### Exercise
What you return should be exactly the lines from the one containing "Giá Khuyến Mại: 5%-35%" down to the final line of the listing, with nothing else.

### Input records
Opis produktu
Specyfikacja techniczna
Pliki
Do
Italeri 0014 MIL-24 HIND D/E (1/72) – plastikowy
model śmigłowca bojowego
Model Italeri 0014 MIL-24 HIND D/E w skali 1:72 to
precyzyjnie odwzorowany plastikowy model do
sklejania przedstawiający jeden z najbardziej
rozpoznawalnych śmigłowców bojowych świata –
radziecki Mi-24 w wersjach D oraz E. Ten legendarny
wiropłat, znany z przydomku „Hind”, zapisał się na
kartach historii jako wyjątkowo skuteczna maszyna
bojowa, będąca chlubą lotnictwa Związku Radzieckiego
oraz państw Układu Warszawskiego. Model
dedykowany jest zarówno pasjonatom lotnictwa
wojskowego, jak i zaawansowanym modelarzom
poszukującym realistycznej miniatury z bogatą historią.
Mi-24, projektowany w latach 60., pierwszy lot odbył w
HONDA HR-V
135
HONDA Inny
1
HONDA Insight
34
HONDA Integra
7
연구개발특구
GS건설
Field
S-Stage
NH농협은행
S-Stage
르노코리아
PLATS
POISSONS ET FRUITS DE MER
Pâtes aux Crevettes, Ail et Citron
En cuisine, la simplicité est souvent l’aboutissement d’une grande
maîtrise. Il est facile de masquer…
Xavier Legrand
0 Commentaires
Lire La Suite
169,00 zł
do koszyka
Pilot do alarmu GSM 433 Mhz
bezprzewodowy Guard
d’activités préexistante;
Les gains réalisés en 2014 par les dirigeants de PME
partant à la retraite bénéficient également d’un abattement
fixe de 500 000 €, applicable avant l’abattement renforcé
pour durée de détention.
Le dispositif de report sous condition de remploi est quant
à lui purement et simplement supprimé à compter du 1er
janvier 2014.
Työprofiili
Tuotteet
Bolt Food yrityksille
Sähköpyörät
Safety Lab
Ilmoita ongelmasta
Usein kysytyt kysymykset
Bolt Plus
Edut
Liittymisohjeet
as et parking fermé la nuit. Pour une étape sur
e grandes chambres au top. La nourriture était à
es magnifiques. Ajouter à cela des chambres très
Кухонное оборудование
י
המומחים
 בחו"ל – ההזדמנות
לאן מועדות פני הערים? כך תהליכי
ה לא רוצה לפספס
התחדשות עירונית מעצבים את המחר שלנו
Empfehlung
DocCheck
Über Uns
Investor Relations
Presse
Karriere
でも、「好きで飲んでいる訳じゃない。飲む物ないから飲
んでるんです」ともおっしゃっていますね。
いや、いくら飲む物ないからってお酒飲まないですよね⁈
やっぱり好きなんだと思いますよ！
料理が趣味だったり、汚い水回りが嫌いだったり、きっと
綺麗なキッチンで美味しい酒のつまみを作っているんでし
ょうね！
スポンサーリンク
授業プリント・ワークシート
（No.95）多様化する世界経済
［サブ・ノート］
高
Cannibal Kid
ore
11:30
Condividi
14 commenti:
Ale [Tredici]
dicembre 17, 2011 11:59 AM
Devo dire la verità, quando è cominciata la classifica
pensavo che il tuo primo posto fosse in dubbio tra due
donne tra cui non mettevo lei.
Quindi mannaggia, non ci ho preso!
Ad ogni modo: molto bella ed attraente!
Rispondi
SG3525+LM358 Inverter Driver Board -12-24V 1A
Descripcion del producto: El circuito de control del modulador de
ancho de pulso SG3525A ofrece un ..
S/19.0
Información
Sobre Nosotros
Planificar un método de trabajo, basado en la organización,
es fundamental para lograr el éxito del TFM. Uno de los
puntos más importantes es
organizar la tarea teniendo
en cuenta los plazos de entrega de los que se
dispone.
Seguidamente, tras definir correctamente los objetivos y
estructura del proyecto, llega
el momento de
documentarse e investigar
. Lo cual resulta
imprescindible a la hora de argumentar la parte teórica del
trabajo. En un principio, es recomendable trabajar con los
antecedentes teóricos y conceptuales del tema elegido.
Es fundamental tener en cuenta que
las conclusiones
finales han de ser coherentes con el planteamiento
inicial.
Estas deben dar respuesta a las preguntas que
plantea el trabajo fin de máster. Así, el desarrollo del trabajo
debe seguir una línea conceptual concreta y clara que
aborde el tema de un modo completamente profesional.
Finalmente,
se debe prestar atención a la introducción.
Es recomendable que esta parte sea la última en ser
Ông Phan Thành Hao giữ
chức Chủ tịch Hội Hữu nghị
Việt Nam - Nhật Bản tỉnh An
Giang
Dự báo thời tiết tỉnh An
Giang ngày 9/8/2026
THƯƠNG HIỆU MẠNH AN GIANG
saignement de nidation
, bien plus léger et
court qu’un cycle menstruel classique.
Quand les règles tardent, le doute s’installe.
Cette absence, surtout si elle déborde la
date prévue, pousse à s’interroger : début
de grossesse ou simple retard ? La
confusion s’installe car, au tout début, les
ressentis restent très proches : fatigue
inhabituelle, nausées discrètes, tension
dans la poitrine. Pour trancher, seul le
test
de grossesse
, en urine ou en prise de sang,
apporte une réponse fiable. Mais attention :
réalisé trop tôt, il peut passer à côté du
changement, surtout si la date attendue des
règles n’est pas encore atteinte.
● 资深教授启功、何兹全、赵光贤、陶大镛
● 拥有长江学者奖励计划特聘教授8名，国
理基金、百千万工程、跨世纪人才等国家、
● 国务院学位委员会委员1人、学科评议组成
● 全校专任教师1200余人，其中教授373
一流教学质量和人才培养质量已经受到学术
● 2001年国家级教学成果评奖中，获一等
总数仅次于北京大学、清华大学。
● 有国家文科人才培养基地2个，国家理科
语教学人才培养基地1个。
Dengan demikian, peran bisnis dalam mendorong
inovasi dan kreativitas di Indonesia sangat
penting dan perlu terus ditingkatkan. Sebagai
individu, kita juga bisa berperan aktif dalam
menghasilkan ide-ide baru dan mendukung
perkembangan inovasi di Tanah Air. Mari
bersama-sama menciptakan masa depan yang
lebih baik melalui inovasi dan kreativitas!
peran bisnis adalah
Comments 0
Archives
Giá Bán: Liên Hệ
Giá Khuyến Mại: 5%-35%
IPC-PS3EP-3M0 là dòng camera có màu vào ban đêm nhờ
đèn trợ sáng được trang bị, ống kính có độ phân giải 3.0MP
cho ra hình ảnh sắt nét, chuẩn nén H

### Expected answer
Giá Khuyến Mại: 5%-35%
IPC-PS3EP-3M0 là dòng camera có màu vào ban đêm nhờ
đèn trợ sáng được trang bị, ống kính có độ phân giải 3.0MP
cho ra hình ảnh sắt nét, chuẩn nén H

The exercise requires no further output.